Sassy Trends said...

Thank God your dad is fyne hun, aw you dey?
enjoy your week
xx

downtheaisle said...

woah, thank God, he's recovered now. that was some testimony there, babe.

im gud, and I was called for an interview, dat means i passed d test abi? lol

LG said...

God is good..........

jhazmyn said...

I'm so glad you made that trip, i wonder sometimes why its so difficult for some of us to take that trip back home especially when we know it would be so much appreciated by them, I'm totally working on that too, cos i think I'd want my kids to pop in and visit once in a while when I'm old and graying (or not too old and graying).

I'm real glad pops is better now

doll (retired blogger) said...

Thank God yo went and thank God for saving your dad.. Pls make it a point of duty to see your parents….cuz really it is females that do all that….

Olufunke said...

Thank God for the testimony;
You met your dad and he is doing fine.

Thanks for this reminder, family is important, and we should love and show we care now that we are all alive and have the opportunity to.
I'm sure your folks were glad you were around, I pray you would always be able to make it to see them more often and mum would agree to have some help around the house.

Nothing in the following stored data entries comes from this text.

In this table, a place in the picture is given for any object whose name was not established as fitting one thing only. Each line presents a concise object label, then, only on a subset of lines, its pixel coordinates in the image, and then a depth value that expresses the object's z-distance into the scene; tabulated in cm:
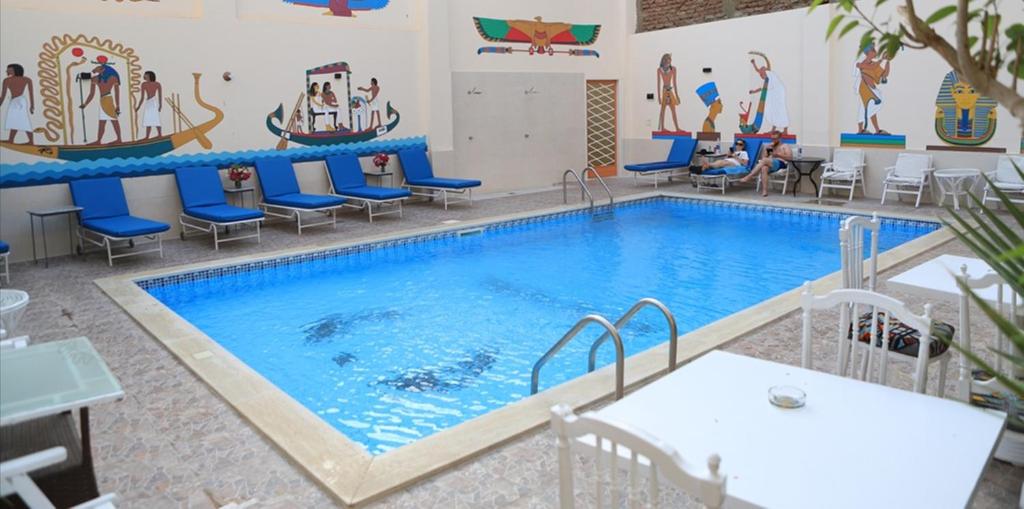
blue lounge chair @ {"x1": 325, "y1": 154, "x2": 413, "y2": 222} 1045
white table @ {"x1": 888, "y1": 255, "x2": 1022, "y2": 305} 355
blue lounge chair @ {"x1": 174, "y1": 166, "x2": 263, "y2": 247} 882
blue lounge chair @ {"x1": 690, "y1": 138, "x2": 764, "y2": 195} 1258
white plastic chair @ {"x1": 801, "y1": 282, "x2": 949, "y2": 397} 256
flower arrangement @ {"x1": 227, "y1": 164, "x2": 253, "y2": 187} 981
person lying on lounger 1286
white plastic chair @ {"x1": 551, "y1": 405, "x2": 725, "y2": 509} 141
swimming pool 511
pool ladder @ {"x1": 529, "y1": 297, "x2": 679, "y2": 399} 366
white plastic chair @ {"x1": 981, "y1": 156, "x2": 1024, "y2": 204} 959
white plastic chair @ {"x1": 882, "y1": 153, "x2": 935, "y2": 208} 1062
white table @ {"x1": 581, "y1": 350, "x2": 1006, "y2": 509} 183
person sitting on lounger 1210
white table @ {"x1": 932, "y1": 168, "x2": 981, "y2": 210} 1009
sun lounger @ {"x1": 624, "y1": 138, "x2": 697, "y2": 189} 1339
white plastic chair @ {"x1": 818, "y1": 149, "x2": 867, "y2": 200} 1151
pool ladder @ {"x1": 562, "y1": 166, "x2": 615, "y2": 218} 1114
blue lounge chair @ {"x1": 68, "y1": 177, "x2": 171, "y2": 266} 795
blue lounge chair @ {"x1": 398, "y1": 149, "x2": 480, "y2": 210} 1126
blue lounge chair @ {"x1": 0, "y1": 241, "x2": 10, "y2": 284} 708
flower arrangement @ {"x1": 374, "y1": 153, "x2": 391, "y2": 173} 1141
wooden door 1490
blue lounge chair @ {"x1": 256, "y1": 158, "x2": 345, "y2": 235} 956
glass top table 206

Shouts of thanksgiving would continually resound in our homes and lives!

Enkay said...

Thank God for saving your dad!

Sometimes the things we dread aren't quite as bad as they seem once we confront them.

Original Mgbeke said...

Whoaaaa. Thank God that your dad is alive and well. My sister this one should be the headliner on the thankful tuesday/grateful wednesday post. Thank God for real!
I trust that you will visit more often now...

Repressed One said...

Oh wow!! Thank God your Dad is doing well and nothing too bad happen. This life is fleeting oh...thanks for sharing. Thank God cos i know he will bring him to full recovery.

CHAYIL said...

OMG...I got so scared reading and was hoping that this will end well. I am really glad it did and that your dad is recovering. Family is truly important and we should never forget them in our prayers. God is able. Have a blessed week.

Anonymous said...

thank God ur dad is fine...this post really speaks to me cos not only do I not visit, I hardly even call...thank God for my hubby who is really into keeping in touch with family...but for him, I wonder...family is indeed key...

NoLimit said...

Scary stuff mehn!!!
I'm glad God came through for you and good to know your dad is doing alright now...I hope all is well with you dearie...
"With long life will He satisfy us and show us His salvation"...Amen

Rita said...

And they really cherish those thoughts...when we visit them...Thank God for journey mercies.

LusciousRon said...

Thank God o! You scared me for a minbute there. It is the thought that really counts.

Anonymous said...

thank God..im always scared that something will happen to my family..God forbid.

SOLOMONSYDELLE said...

I thank God for your father's life.

Lolia said...

Thank God your Daddy is okay.
I'm always scared that something will happen to my parents but our God is a faithful God and I know He hears our prayers and everything happens for a reason. Perhaps that needed to happen to wake you up a little. I'm really glad you made the trip and that he's well. And I think your husband is very sweet and understanding, thank God for him as well
xxx

aloted said...

we thank God o..for sparing your dad's live. The devil is a liar!

Also thank God for journey mercies for you.

I also feel guilty when i don't call home. we need to celebrate our family and friends when they are ALIVE and not afterwards...

May God help us all

Chiamaka said...

Thank God for your father's live. It is good you always remember to pray for them, cuz even when you cannot be with them, your prayers go ahead of you to work for you.

take care

olusimeon said...

thank God he'z fine now..
thanks for the advice...

Unknown said...

I really do thank GOd for saving daddy's life
this is a testimony and may the lord make it permanent according to mumsy's wish.

Be sure to keep to your promise this time and visit them often

Buttercup said...

Awww thank God..thank God. It always takes serious happenings to jolt us back to our senses..

Geebee said...

Thank God Dad is okay now. Shouts of joy shall never cease from the abode of the righteous and I'm glad it's our portion. Please keep in touch as frequent as possible.